How companies rip off poor employees — and get away with it

U.S. companies that cheat their workers out of pay are unlikely to be fined or punished even after they're caught.

Video Transcript

MIKE HOUSEHOLDER: Ruth Palacio and her husband, Arturo Ziello are trying to make ends meet, but they're barely getting by. They can no longer send money back to family in Mexico.

RUTH PALACIO: [SPEAKING SPANISH]

MIKE HOUSEHOLDER: From the early days of the pandemic through the summer, the couple had steady work disinfecting the hospital rooms at Memorial Sloan Kettering in New York City.

RUTH PALACIO: [SPEAKING SPANISH]

MIKE HOUSEHOLDER: The couple worried about getting sick, but they thought it would be worth it, until they started getting their paychecks. They said they were paid a fraction of what they were owed, making their hourly pay often less than minimum wage.

RUTH PALACIO: [SPEAKING SPANISH]

JENNIFER LEE: It's something that is absolutely prevalent among workers, particularly low wage workers.

MIKE HOUSEHOLDER: The Center for Public Integrity found that companies have little incentive to follow the law. In 2019 alone, the US Department of Labor cited 8500 employers for stealing $287 million from workers. An analysis shows the department rarely penalizes repeat offenders, and companies are more prone to cheating employees of color and immigrant workers.

JENNIFER LEE: It doesn't matter that you don't have work authorization. If you perform the work, you need to be paid for it. And if you somehow qualify for overtime, for example, you need to be paid overtime.

MIKE HOUSEHOLDER: And during the pandemic workers have been more reluctant to come forward for fear of losing their jobs, but not Fidel Martinez. A demolition contractor owed Martinez and his co-workers more than $20,000 for knocking down several Walgreens stores and other structures. Martinez had to borrow money from friends to pay his bills, until a local nonprofit helped him recover his wages.

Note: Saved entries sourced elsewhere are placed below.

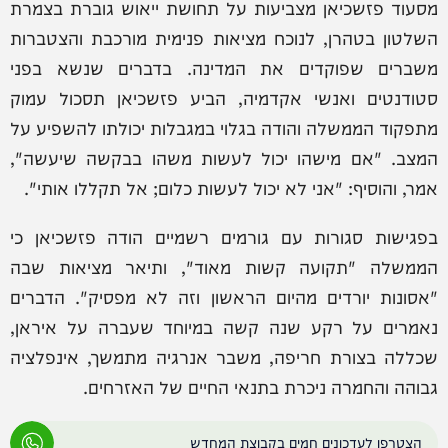
מסעוד פזשכיאן מצביעות על תחושת ייאוש גוברת בצמרת
השלטון בטהרן, לנוכח מציאות פנימית מורכבת והצטברות
משברים שפוקדים את המדינה. בדברים שנשא בפני
סטודנטים ואנשי אקדמיה, הביע פזשכיאן תסכול עמוק
מתפקוד הממשלה והודה בגלוי במגבלות יכולתו להשפיע על
המצב. "אם מישהו יכול לעשות משהו בבקשה שיעשה",
אמר, והוסיף: "אני לא יכול לעשות כלום; אל תקללו אותי".
בפגישות סגורות עם גורמים רשמיים הודה פזשכיאן כי
הממשלה "תקועה קשות מאוד", ותיאר מציאות שבה
"אסונות יורדים מהיום הראשון וזה לא מפסיק". הדברים
נאמרים על רקע שנה קשה במיוחד שעברה על איראן,
שכללה בצורת חריפה, משבר אנרגיה מתמשך, אינפלציה
גבוהה והחמרה ניכרת בתנאי החיים של האזרחים.
הצטרפו לעדכונים חמים בקבוצת המחדש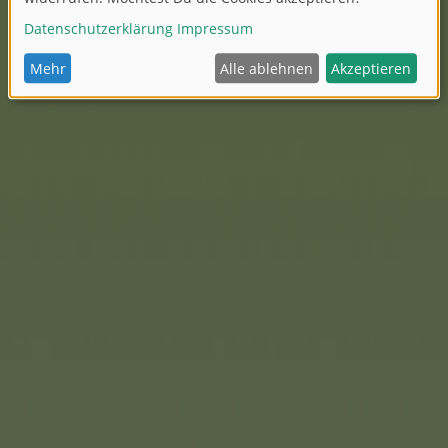
h für Weihnachten 2022
t. Das Thema
 interessant für Kinder,
ment der Steffi Love
igt zudem auch ihre
e White Dreams
ekt zum Weihnachtsfest.
n sie wunderschön festlich
eziell Feuerwehrmann Sam
ür Kinder. So gibt es für
iten Simba Toys. Eine
r Pro sowie ein
öscharbeiten.
ey ist ein weiteres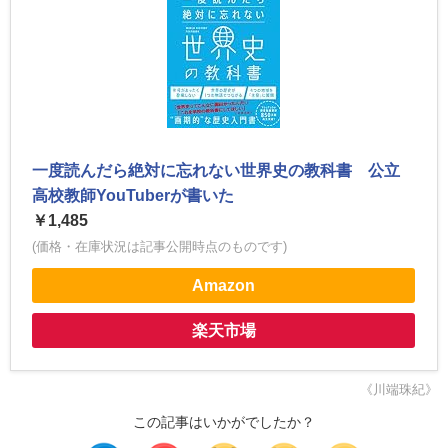
一度読んだら絶対に忘れない世界史の教科書 公立
高校教師YouTuberが書いた
￥1,485
(価格・在庫状況は記事公開時点のものです)
Amazon
楽天市場
《川端珠紀》
この記事はいかがでしたか？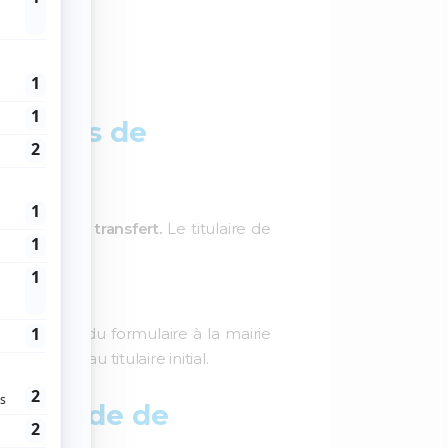
 permis de
 demande de transfert.
Le titulaire de
xemplaires du formulaire à la mairie
nstruire au titulaire initial.
a demande de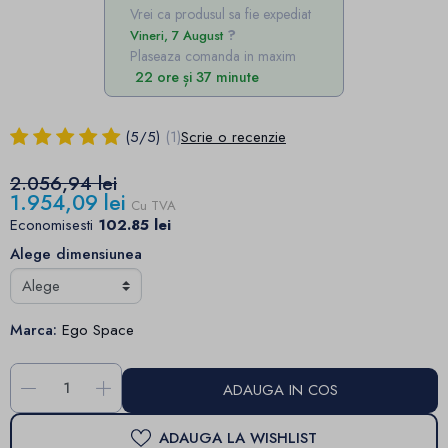
Vrei ca produsul sa fie expediat
Vineri, 7 August
Plaseaza comanda in maxim
22 ore și 37 minute
(
5
/
5
)
(1)
Scrie o recenzie
2.056,94 lei
1.954,09 lei
Cu TVA
Economisesti
102.85 lei
Alege dimensiunea
Marca:
Ego Space
-
+
ADAUGA IN COS
ADAUGA LA WISHLIST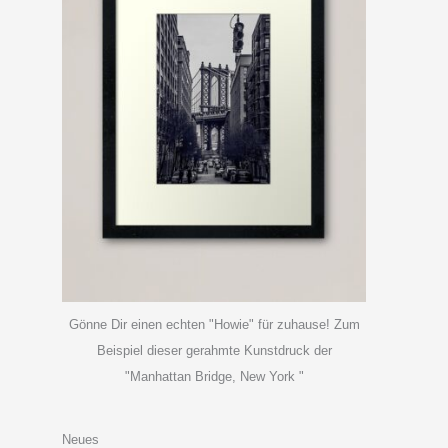
Gönne Dir einen echten "Howie" für zuhause! Zum
Beispiel dieser gerahmte Kunstdruck der
"Manhattan Bridge, New York "
Neues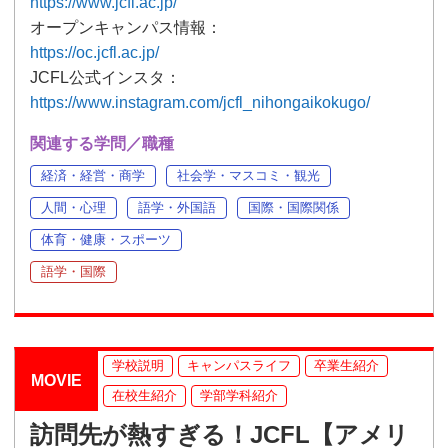
https://www.jcfl.ac.jp/
オープンキャンパス情報：
https://oc.jcfl.ac.jp/
JCFL公式インスタ：
https://www.instagram.com/jcfl_nihongaikokugo/
関連する学問／職種
経済・経営・商学
社会学・マスコミ・観光
人間・心理
語学・外国語
国際・国際関係
体育・健康・スポーツ
語学・国際
学校説明
キャンパスライフ
卒業生紹介
MOVIE
在校生紹介
学部学科紹介
訪問先が熱すぎる！JCFL【アメリ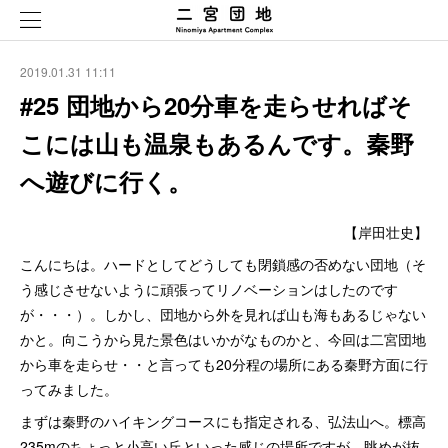
2019.01.31 11:11
#25 団地から20分車を走らせればそ
こには山も温泉もあるんです。秦野
へ遊びに行く。
【岸田壮史】
こんにちは。ハードとしてどうしても閉鎖感の否めない団地（そ
う感じさせないように頑張ってリノベーションはしたのです
が・・・）。しかし、団地から外を見れば山も海もあるじゃない
かと。向こうから見た景色はいかがなものかと、今回は二宮団地
から車を走らせ・・と言っても20分程の場所にある秦野方面に行
ってみました。
まずは秦野のハイキングコースにも指定される、弘法山へ。標高
235mのちょっと小高い丘といった感じの場所ですが、眺めが抜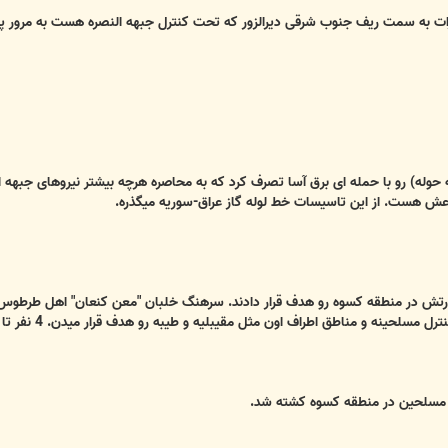
فرات به سمت ریف جنوب شرقی دیرالزور که تحت کنترل جبهه النصره هست به مرور پ
حوله) رو با حمله ای برق آسا تصرف کرد که به محاصره هرچه بیشتر نیروهای جبهه ا
 ارتش در منطقه کسوه رو هدف قرار دادند. سرهنگ خلبان "معن کنعان" اهل طرطوس 
طق اطراف اون مثل مقیبلیه و طیبه رو هدف قرار میدن. 4 نفر تا به حال در اثر حملات ارتش کشته شدن.
 مسلحین در منطقه کسوه کشته شد.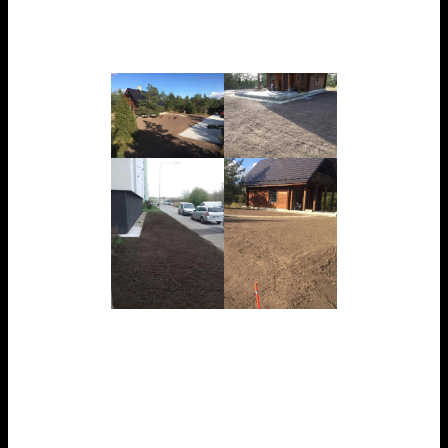
muru külvamine.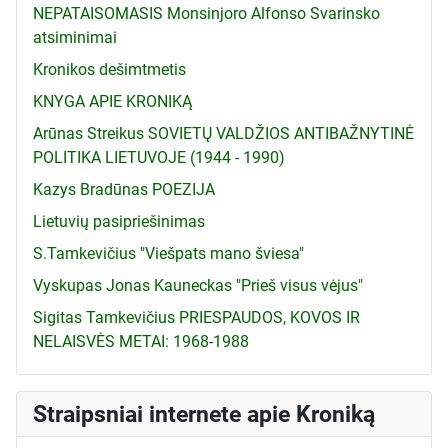
NEPATAISOMASIS Monsinjoro Alfonso Svarinsko
atsiminimai
Kronikos dešimtmetis
KNYGA APIE KRONIKĄ
Arūnas Streikus SOVIETŲ VALDŽIOS ANTIBAŽNYTINĖ
POLITIKA LIETUVOJE (1944 - 1990)
Kazys Bradūnas POEZIJA
Lietuvių pasipriešinimas
S.Tamkevičius "Viešpats mano šviesa"
Vyskupas Jonas Kauneckas "Prieš visus vėjus"
Sigitas Tamkevičius PRIESPAUDOS, KOVOS IR
NELAISVĖS METAI: 1968-1988
Straipsniai internete apie Kroniką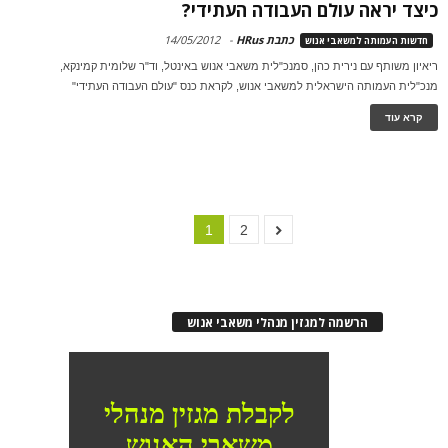
כיצד יראה עולם העבודה העתידי?
כתבת HRus
-
14/05/2012
חדשות העמותה למשאבי אנוש
ריאיון משותף עם נירית כהן, סמנכ"לית משאבי אנוש באינטל, וד"ר שלומית קמינקא,
מנכ"לית העמותה הישראלית למשאבי אנוש, לקראת כנס "עולם העבודה העתידי"
קרא עוד
1
2
הרשמה למגזין מנהלי משאבי אנוש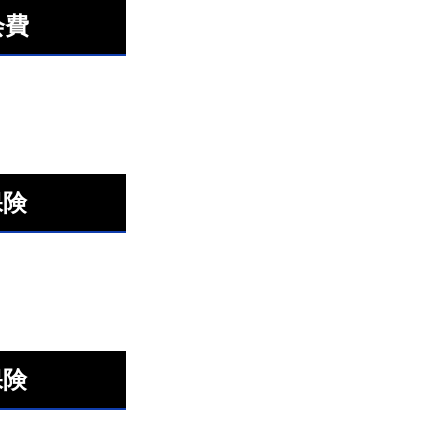
会費
保険
保険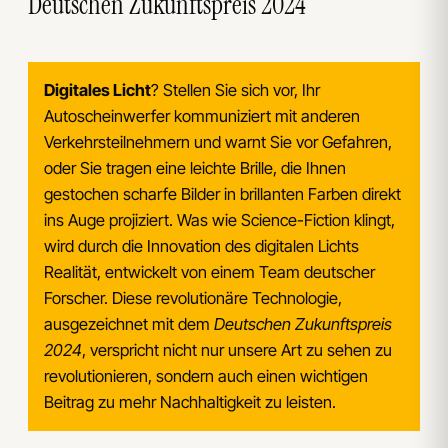
Deutschen Zukunftspreis 2024
Digitales Licht
? Stellen Sie sich vor, Ihr
Autoscheinwerfer kommuniziert mit anderen
Verkehrsteilnehmern und warnt Sie vor Gefahren,
oder Sie tragen eine leichte Brille, die Ihnen
gestochen scharfe Bilder in brillanten Farben direkt
ins Auge projiziert. Was wie Science-Fiction klingt,
wird durch die Innovation des digitalen Lichts
Realität, entwickelt von einem Team deutscher
Forscher. Diese revolutionäre Technologie,
ausgezeichnet mit dem
Deutschen Zukunftspreis
2024
, verspricht nicht nur unsere Art zu sehen zu
revolutionieren, sondern auch einen wichtigen
Beitrag zu mehr Nachhaltigkeit zu leisten.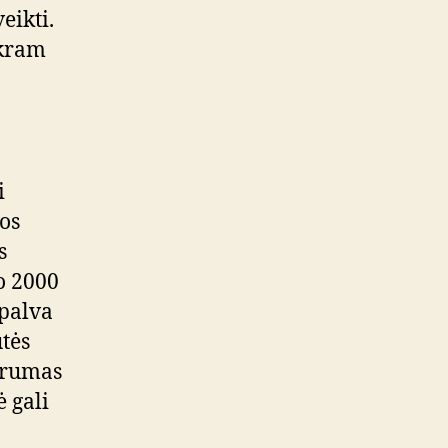
eikti.
ikram
i
os
s
o 2000
spalva
utės
iprumas
 gali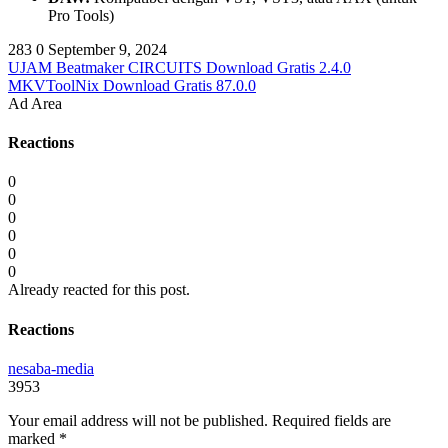
Pro Tools)
283
0
September 9, 2024
UJAM Beatmaker CIRCUITS Download Gratis 2.4.0
MKVToolNix Download Gratis 87.0.0
Ad Area
Reactions
0
0
0
0
0
0
Already reacted for this post.
Reactions
nesaba-media
3953
Your email address will not be published.
Required fields are
marked
*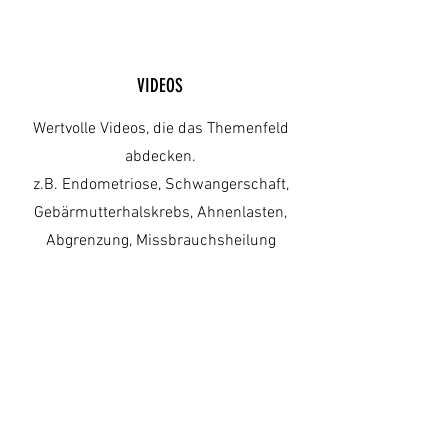
VIDEOS
Wertvolle Videos, die das Themenfeld
abdecken.
z.B. Endometriose, Schwangerschaft,
Gebärmutterhalskrebs, Ahnenlasten,
Abgrenzung, Missbrauchsheilung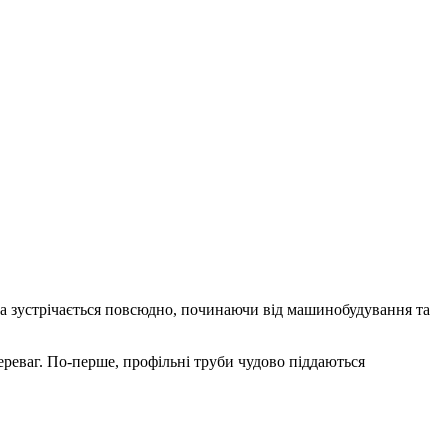
уба зустрічається повсюдно, починаючи від машинобудування та
ереваг. По-перше, профільні труби чудово піддаються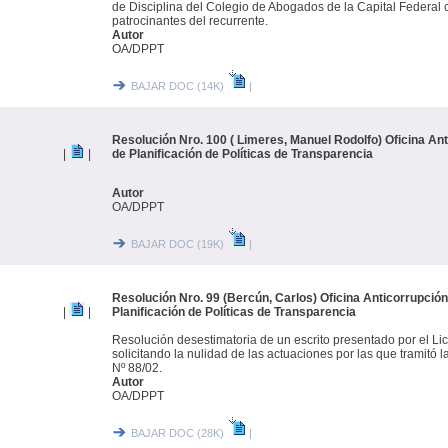
de Disciplina del Colegio de Abogados de la Capital Federal c
patrocinantes del recurrente.
Autor
OA/DPPT
BAJAR DOC (14K)
|
Resolución Nro. 100 ( Limeres, Manuel Rodolfo) Oficina Ant
|
|
de Planificación de Políticas de Transparencia
Autor
OA/DPPT
BAJAR DOC (19K)
|
Resolución Nro. 99 (Bercún, Carlos) Oficina Anticorrupción
|
|
Planificación de Políticas de Transparencia
Resolución desestimatoria de un escrito presentado por el L
solicitando la nulidad de las actuaciones por las que tramit
Nº 88/02.
Autor
OA/DPPT
BAJAR DOC (28K)
|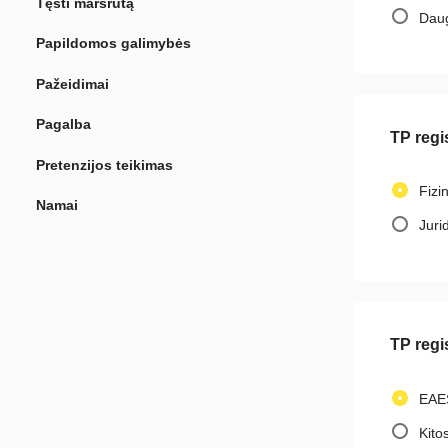
Tęsti maršrutą
Daug
Papildomos galimybės
Pažeidimai
Pagalba
TP regi
Pretenzijos teikimas
Fizi
Namai
Juri
TP regis
EAES
Kito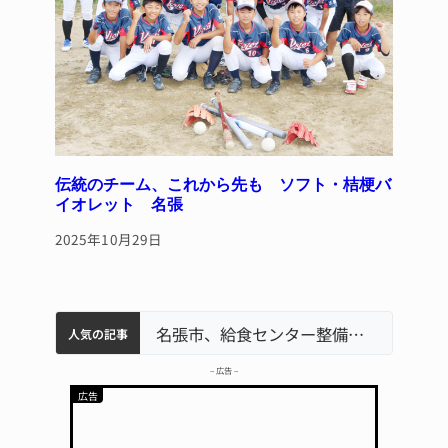
伝統のチーム、これから先も ソフト・桔梗バ
イオレット 名張
2025年10月29日
リレーで東海中学総体へ 伊賀・名張
中学校の陶壁モニュメント 地元建設会社がボランティアで清掃 伊賀
【インターハイ⑨】ソフトテニス ミス減らし上位狙う 近大高専
名張市立病院のDMAT、熊本地震の被災地へ 能登以来3回目の派遣
名張市、給食センター整備へ実施計画案 14小学校集約の年次計画も
人気の記事
– 広告 –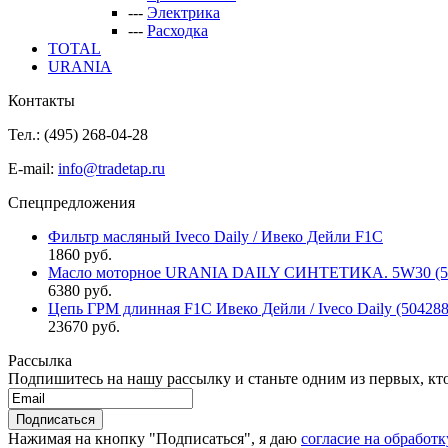
---
Электрика
---
Расходка
TOTAL
URANIA
Контакты
Тел.: (495)
268-04-28
E-mail:
info@tradetap.ru
Спецпредложения
Фильтр масляный Iveco Daily / Ивеко Дейли F1C
1860 руб.
Масло моторное URANIA DAILY СИНТЕТИКА. 5W30 (5л 
6380 руб.
Цепь ГРМ длинная F1C Ивеко Дейли / Iveco Daily (50428
23670 руб.
Рассылка
Подпишитесь на нашу рассылку и станьте одним из первых, кто 
Нажимая на кнопку "Подписаться", я даю
согласие на обработ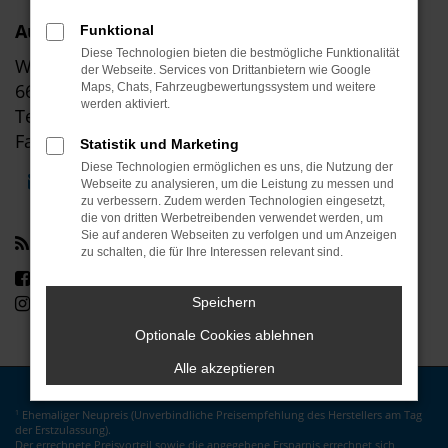
Autohaus Klinkner GmbH
Funktional
Diese Technologien bieten die bestmögliche Funktionalität
Wolfsborn 50-56
der Webseite. Services von Drittanbietern wie Google
66679 Losheim am See
Maps, Chats, Fahrzeugbewertungssystem und weitere
werden aktiviert.
Tel: +49 6872 91400
Fax: +49 6872 91486
Statistik und Marketing
Diese Technologien ermöglichen es uns, die Nutzung der
E-Mail schreiben
Unsere Öffnungszeiten
Webseite zu analysieren, um die Leistung zu messen und
zu verbessern. Zudem werden Technologien eingesetzt,
die von dritten Werbetreibenden verwendet werden, um
Sie auf anderen Webseiten zu verfolgen und um Anzeigen
Social Media
zu schalten, die für Ihre Interessen relevant sind.
Besuchen Sie uns auf Facebook
Besuchen Sie uns auf Instagram
Speichern
Optionale Cookies ablehnen
Alle akzeptieren
Ehemaliger Neupreis (Unverbindliche Preisempfehlung des Herstellers am Tag
1
der Erstzulassung).
Der errechnete Preisvorteil sowie die angegebene Ersparnis errechnet sich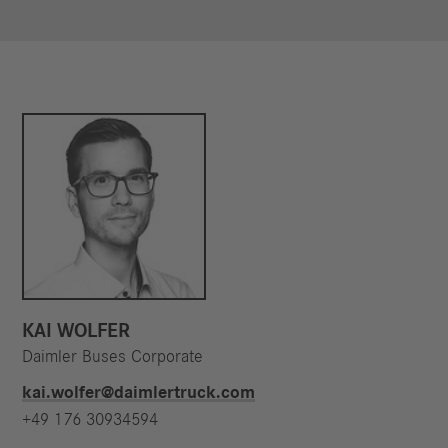
KAI WOLFER
Daimler Buses Corporate
kai.wolfer@daimlertruck.com
+49 176 30934594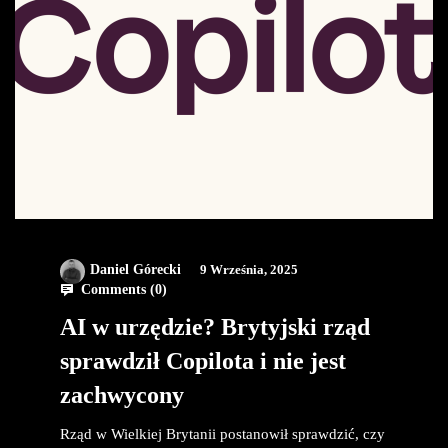
Daniel Górecki
9 Września, 2025
Comments (
0
)
AI w urzędzie? Brytyjski rząd
sprawdził Copilota i nie jest
zachwycony
Rząd w Wielkiej Brytanii postanowił sprawdzić, czy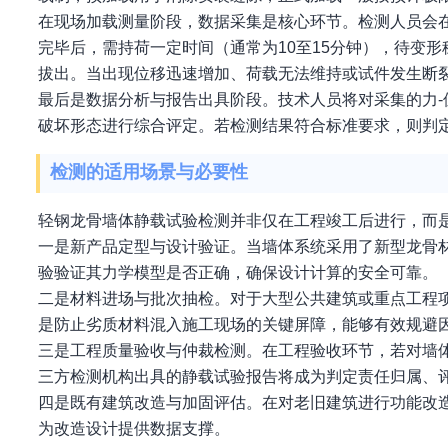
在现场加载测量阶段，数据采集是核心环节。检测人员会
完毕后，需持荷一定时间（通常为10至15分钟），待变
拔出。当出现位移迅速增加、荷载无法维持或试件发生断
最后是数据分析与报告出具阶段。技术人员将对采集的力-
破坏形态进行综合评定。若检测结果符合标准要求，则判
检测的适用场景与必要性
轻钢龙骨墙体静载试验检测并非仅在工程竣工后进行，而
一是新产品定型与设计验证。当墙体系统采用了新型龙骨
验验证其力学模型是否正确，确保设计计算的安全可靠。
二是材料进场与批次抽检。对于大型公共建筑或重点工程
是防止劣质材料混入施工现场的关键屏障，能够有效规避
三是工程质量验收与仲裁检测。在工程验收环节，若对墙
三方检测机构出具的静载试验报告将成为判定责任归属、
四是既有建筑改造与加固评估。在对老旧建筑进行功能改
为改造设计提供数据支撑。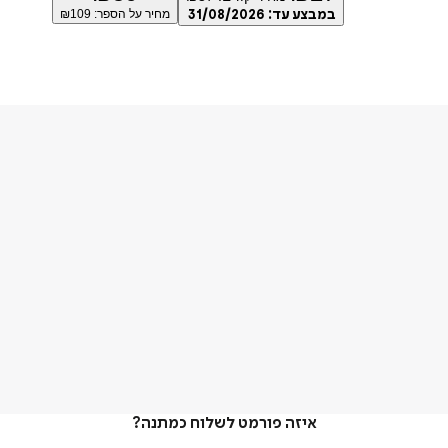
במבצע עד:
31/08/2026
מחיר על הספר: ₪
109
איזה פורמט לשלוח כמתנה?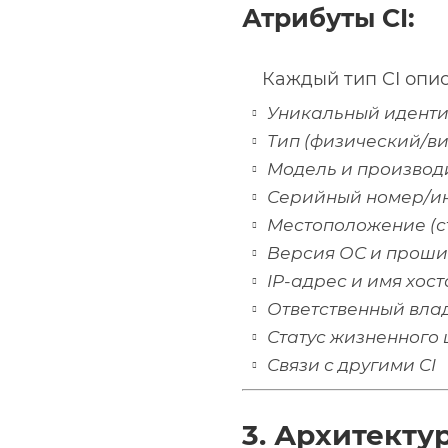
Атрибуты CI:
Каждый тип CI опис
Уникальный идент
Тип (физический/в
Модель и производ
Серийный номер/и
Местоположение (ст
Версия ОС и прош
IP-адрес и имя хост
Ответственный вла
Статус жизненного 
Связи с другими CI
3. Архитекту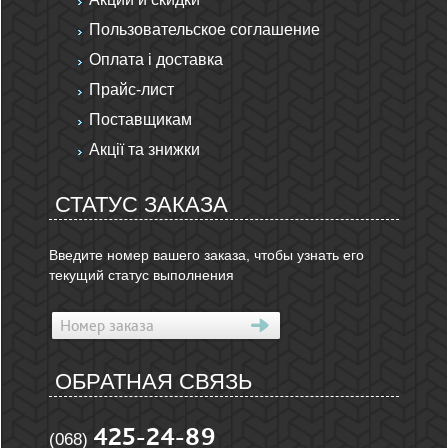
Пользовательское соглашение
Оплата і доставка
Прайс-лист
Поставщикам
Акції та знижки
СТАТУС ЗАКАЗА
Введите номер вашего заказа, чтобы узнать его
текущий статус выполнения
ОБРАТНАЯ СВЯЗЬ
425-24-89
(068)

FIDEL MARTINEZ: [SPEAKING SPANISH]

MIKE HOUSEHOLDER: Palacio and her husband are suing the contractor hired by the hospital and its subcontractors. The hospital didn't respond to requests for comment, and in court records BMS CAT denied paying cleaners less than the minimum wage or owing them overtime pay.

RUTH PALACIO: [SPEAKING SPANISH]

MIKE HOUSEHOLDER: Workers say they simply want what is owed to them. Mike Householder, the Associated Press.